In the world of legal oddities, sometimes a single, heartbreaking event forces the whole system to ask, “Wait—what exactly counts as a grandparent?” That’s precisely what unfolded in Colorado, where, as CPR News details, a devastating murder-suicide didn’t just shatter a family, but nudged the state’s Supreme Court into redrawing family lines—on paper, at least.

From Grief to the Courtroom: When Family Gets Technical

According to CPR News, in 2020, Delta County was rocked by the deaths of Brandon and Amanda Sullivan—a tragedy that left behind a two-year-old and newborn twins. Amanda’s parents, Suzanne and August Nicolas, soon took custody and later formally adopted the children, solidifying their status not just in the family photos but also, crucially, in the legal records.

It didn’t take long for the paternal grandparents—Jayne and Daniel Sullivan—to step forward. They sought visitation rights, which, at first, the court allowed. But the matter grew knottier when the Nicolases contested the Sullivans’ standing after the adoption, pointing to a peculiarity in Colorado law: the statute’s present-tense description of grandparents as the current parent of a child’s father or mother. Once Amanda and Brandon were no longer the legal parents, could the Sullivans still claim the legal grandparent badge? If you sense the delayed headache that comes with parsing statutory grammar, you’re not alone.

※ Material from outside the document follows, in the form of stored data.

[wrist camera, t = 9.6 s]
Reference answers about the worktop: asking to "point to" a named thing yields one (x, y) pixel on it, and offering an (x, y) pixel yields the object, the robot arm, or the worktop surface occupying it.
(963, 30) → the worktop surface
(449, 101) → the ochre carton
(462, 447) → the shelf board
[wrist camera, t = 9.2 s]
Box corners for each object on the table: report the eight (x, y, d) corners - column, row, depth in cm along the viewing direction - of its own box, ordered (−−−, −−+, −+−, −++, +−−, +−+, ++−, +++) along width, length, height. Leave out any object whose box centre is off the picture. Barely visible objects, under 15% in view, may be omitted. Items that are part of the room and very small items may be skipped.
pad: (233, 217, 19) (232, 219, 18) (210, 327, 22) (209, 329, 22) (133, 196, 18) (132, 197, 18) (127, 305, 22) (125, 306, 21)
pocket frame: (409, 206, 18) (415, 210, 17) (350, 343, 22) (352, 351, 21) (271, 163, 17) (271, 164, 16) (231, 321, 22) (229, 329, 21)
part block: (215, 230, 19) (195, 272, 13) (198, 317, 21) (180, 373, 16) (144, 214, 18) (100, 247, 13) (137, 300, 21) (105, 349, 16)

“Legal” Family vs. “Actual” Family: The Court Splits

The Supreme Court’s decision, landing at 4-3, hinged on precisely this tense issue. CPR News reports that Justice Brian Boatright, writing for the majority, acknowledged that the court’s role was more about following legislative language than sculpting satisfying endings. He noted the painful reality: no tidy resolution would truly address the loss and complexities facing this family. In his opinion, after an adoption, the birth grandparents lose the legal right to seek visitation; family, at least in the eyes of the law, comes with an expiration date if the paperwork says so.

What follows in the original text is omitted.